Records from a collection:

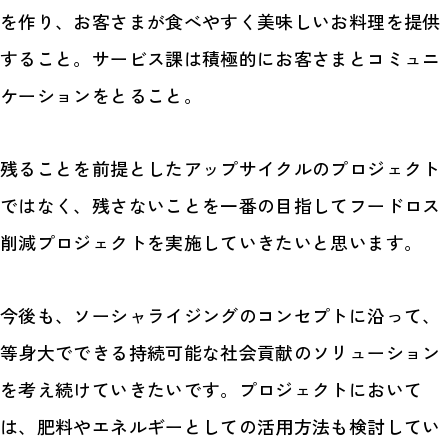
を作り、お客さまが食べやすく美味しいお料理を提供
すること。サービス課は積極的にお客さまとコミュニ
ケーションをとること。
残ることを前提としたアップサイクルのプロジェクト
ではなく、残さないことを一番の目指してフードロス
削減プロジェクトを実施していきたいと思います。
今後も、ソーシャライジングのコンセプトに沿って、
等身大でできる持続可能な社会貢献のソリューション
を考え続けていきたいです。プロジェクトにおいて
は、肥料やエネルギーとしての活用方法も検討してい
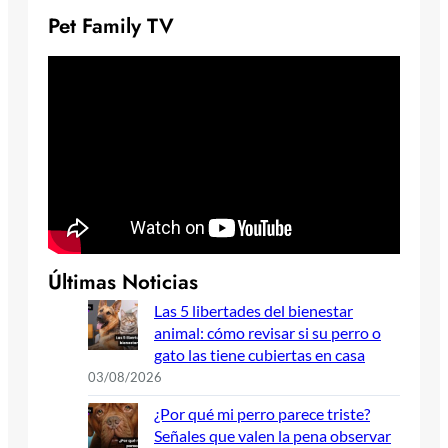
Pet Family TV
Últimas Noticias
Las 5 libertades del bienestar
animal: cómo revisar si su perro o
gato las tiene cubiertas en casa
03/08/2026
¿Por qué mi perro parece triste?
Señales que valen la pena observar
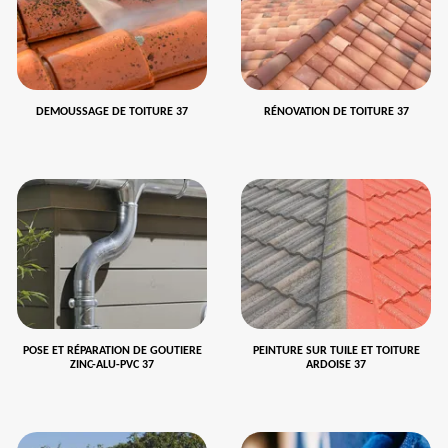
DEMOUSSAGE DE TOITURE 37
RÉNOVATION DE TOITURE 37
POSE ET RÉPARATION DE GOUTIERE
PEINTURE SUR TUILE ET TOITURE
ZINC-ALU-PVC 37
ARDOISE 37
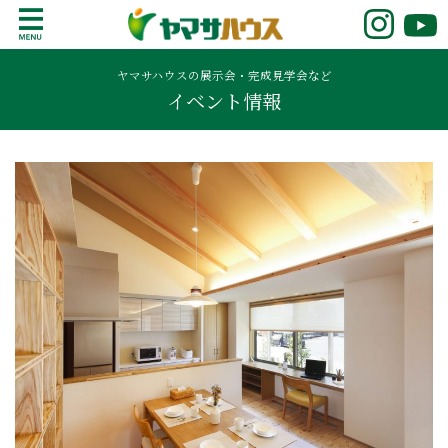
S
k
鹿児島で注文住宅ならヤマサハウス
新築の注文住宅や建売モデルハウスをお探し
i
の方はこちら。鹿児島県内で11年連続ナンバ
ヤマサハウスの展示会・完成見学会など
p
イベント情報
ーワンの実績を誇る、絆の家でおなじみの
t
ヤマサハウス。展示場情報や家づくりのこだ
o
わりをご覧ください。
c
o
n
t
e
n
t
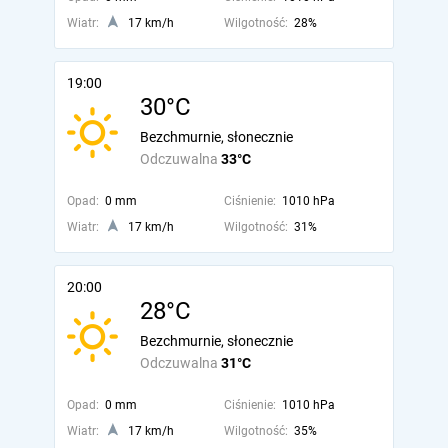
Wiatr:
17 km/h
Wilgotność:
28%
19:00
30°C
Bezchmurnie, słonecznie
Odczuwalna
33°C
Opad:
0 mm
Ciśnienie:
1010 hPa
Wiatr:
17 km/h
Wilgotność:
31%
20:00
28°C
Bezchmurnie, słonecznie
Odczuwalna
31°C
Opad:
0 mm
Ciśnienie:
1010 hPa
Wiatr:
17 km/h
Wilgotność:
35%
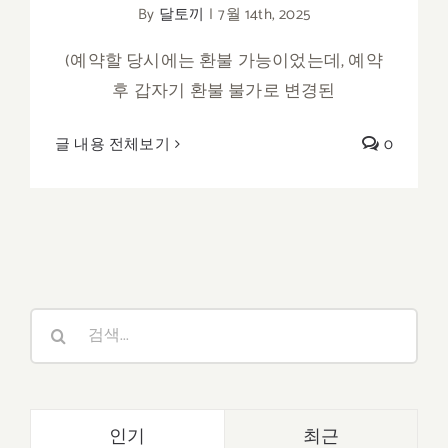
By
달토끼
|
7월 14th, 2025
(예약할 당시에는 환불 가능이었는데, 예약
후 갑자기 환불 불가로 변경된
글 내용 전체보기
0
검
색:
인기
최근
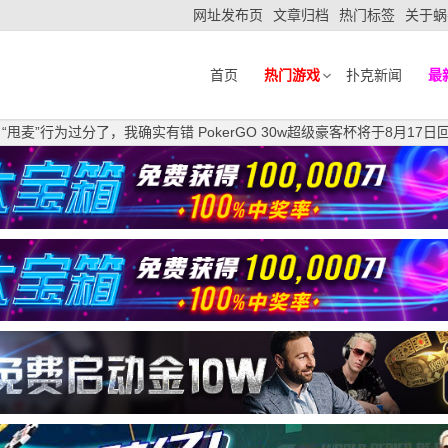
网址发布页
文章归档
热门标签
关于蜗
首页
热门游戏
扑克新闻
最
h道歉：“甩麦”行为过分了，我确实有错 PokerGO 30w超级豪客杯将于8月17日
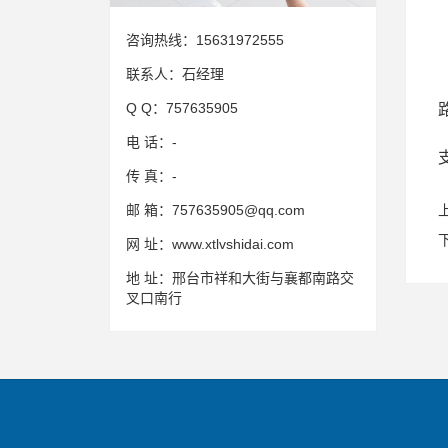
咨询热线：
15631972555
联系人：
石经理
Q Q：
757635905
电 话：
-
传 真：
-
邮 箱：
757635905@qq.com
网 址：
www.xtlvshidai.com
地 址：
邢台市祥和大街与襄都南路交
叉口南行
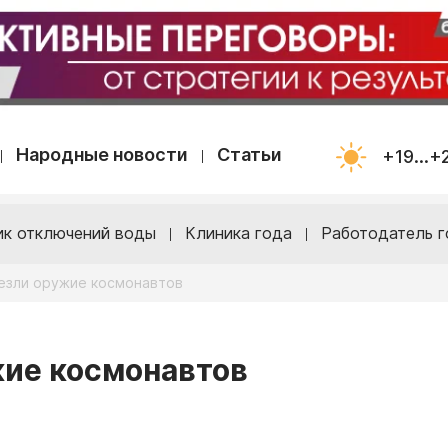
Народные новости
Статьи
+19...+
ик отключений воды
Клиника года
Работодатель г
везли оружие космонавтов
жие космонавтов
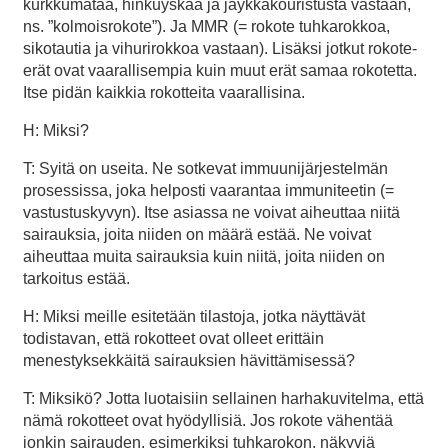
kurkkumätää, hinkuyskää ja jäykkäkouristusta vastaan,
ns. ”kolmoisrokote”). Ja MMR (= rokote tuhkarokkoa,
sikotautia ja vihurirokkoa vastaan). Lisäksi jotkut rokote-
erät ovat vaarallisempia kuin muut erät samaa rokotetta.
Itse pidän kaikkia rokotteita vaarallisina.
H: Miksi?
T: Syitä on useita. Ne sotkevat immuunijärjestelmän
prosessissa, joka helposti vaarantaa immuniteetin (=
vastustuskyvyn). Itse asiassa ne voivat aiheuttaa niitä
sairauksia, joita niiden on määrä estää. Ne voivat
aiheuttaa muita sairauksia kuin niitä, joita niiden on
tarkoitus estää.
H: Miksi meille esitetään tilastoja, jotka näyttävät
todistavan, että rokotteet ovat olleet erittäin
menestyksekkäitä sairauksien hävittämisessä?
T: Miksikö? Jotta luotaisiin sellainen harhakuvitelma, että
nämä rokotteet ovat hyödyllisiä. Jos rokote vähentää
jonkin sairauden, esimerkiksi tuhkarokon, näkyviä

- _About this exercise_:
Return a copy of each line in the entries that contains "TOITURE".

- _Written solution_:
DEMOUSSAGE DE TOITURE 37
RÉNOVATION DE TOITURE 37
PEINTURE SUR TUILE ET TOITURE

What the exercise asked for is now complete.